Official investigations are being carried out into aviation safety violations after the crash, but few believe it was an accident. The prominent journalist Alexei Venediktov, editor-in-chief of the Kremlin-critical radio station Echo Moskvy, which was closed by the authorities, said that Prigozhin had publicly opposed Putin – and thus sealed his “end” as a traitor. The Kremlin boss never forgives such an exposure.
As a “cold-blooded and calculating dictator,” Putin took two months to analyze Prigozhin’s dealings and structures, says the expert Soldierov. As so often, the tactician Putin turned the crisis into an opportunity. “He tried to turn the humiliation of the insurgency into his advantage, eliminating hardliners within the army and stifling the voice of dissent in military circles.” Also before the plane crash was the dismissal of the deputy commander of the troops in Ukraine, General Sergei Surovikin, made famous.
After Prigozhin’s death, Putin has to look for a new man for the rough stuff
Soldierov sees a number of problems for Putin as a result of Prigozhin’s death. So the Kremlin chief must now look for a new man for the rough stuff and not least keep the generals on a leash in the midst of the difficulties in the war in Ukraine. According to the Russian media, fighters from the Wagner ranks themselves could also try to take revenge for Prigozhin’s death.
Overall, however, the Kremlin must bring the now leaderless Wagner army with thousands of fighters, for example in Africa or Belarus, under its control. Russia has always insisted that it will not give up its interests in Africa. However, the first Wagner mercenaries are already complaining publicly that they no longer get any money – and cannot even pay for their treatment in the hospital.
The celebrity’s funeral is also a widely discussed question: will Prigozhin, who bore the title Hero of Russia, be buried with military honors at the national memorial complex with Heroes’ Alley and monuments near Moscow? Or in his hometown of St. Petersburg? Or, as suggested by a Moscow deputy, in the eastern Ukrainian town of Bakhmut, which the Wagner army had captured? According to Prigozhin critics, the latter variant is suitable so that nobody can make a pilgrimage there.
Kremlin leaves open whether Putin will attend Prigozhin’s funeral
Many of the country’s cities already have memorials to the Wagner boss, who was valued by many ordinary Russians for his sharp criticism of the power apparatus. Kremlin spokesman Dmitry Peskov said it was unclear whether the president would attend the funeral. His schedule is very full.
However, it should be clear that Prigozhin will not be seen off with an open coffin, as is customary in the Russian Orthodox Church. Investigators quickly explain that the bodies were burned and disfigured from hitting the ground. The fact that no one gets to see Prigozhin’s corpse is likely to fuel the myth of conspiracy theorists that everything is possibly just a staging – and the businessman lives somewhere else under a new identity.

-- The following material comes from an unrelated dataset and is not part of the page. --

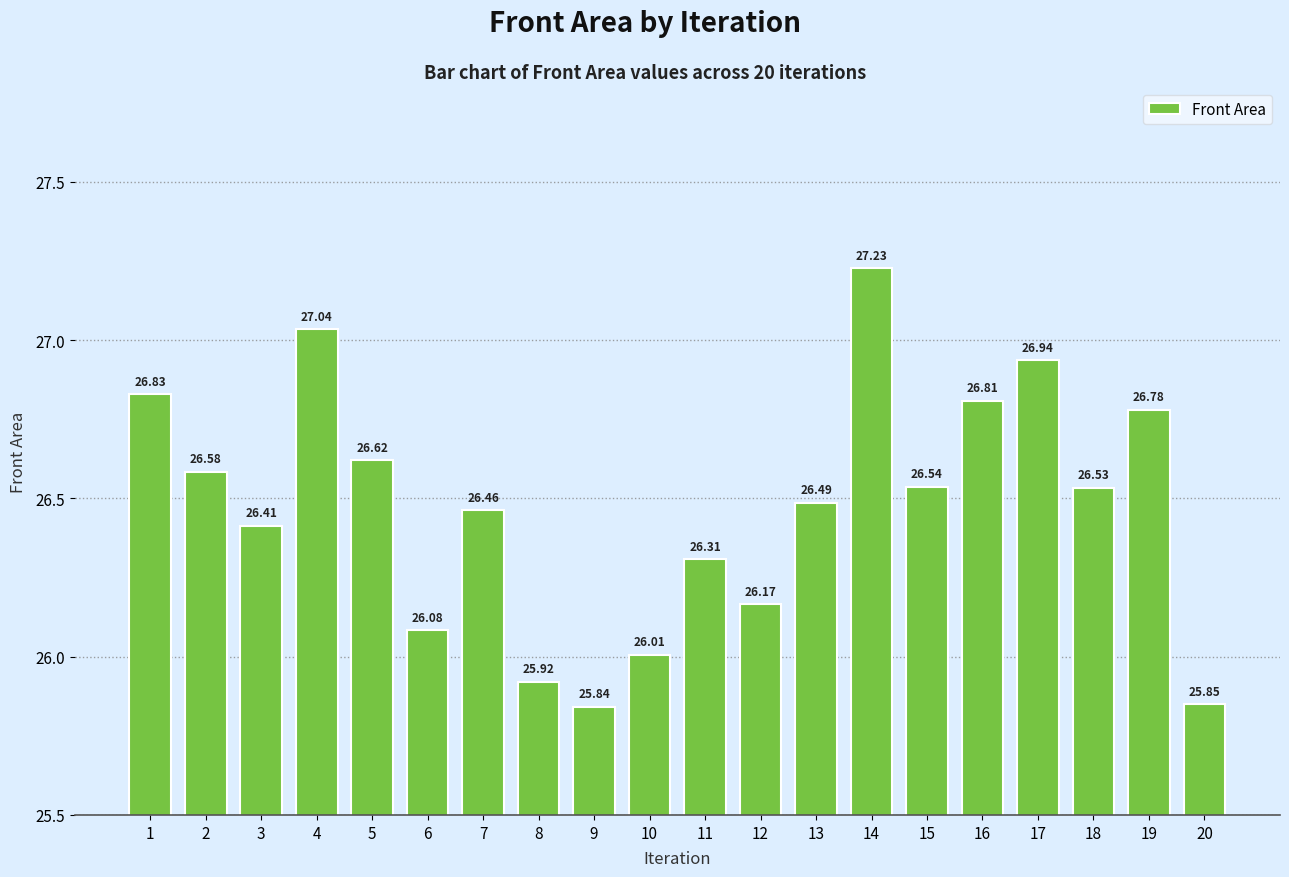

What is the maximum value shown in the chart?

27.2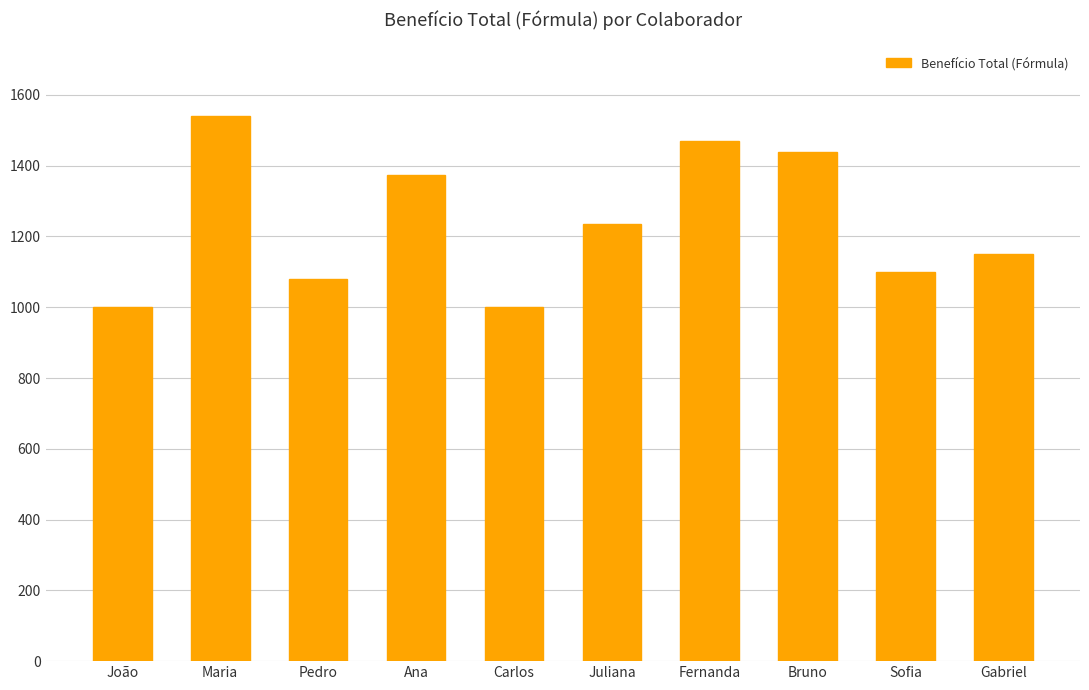

Which label corresponds to the largest value in the chart?

Maria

The political scientist Sergei Markov, who is close to the Kremlin, was also able to gain something from this version, as stated in the propaganda program Solovyov Live. This would take away the “internal tension” from Prigozhin’s followers; and it also helps the Kremlin, because that eliminates the question of whether the power apparatus is to blame for the crash. “As long as people believe in myths, they don’t ask questions,” said Markov.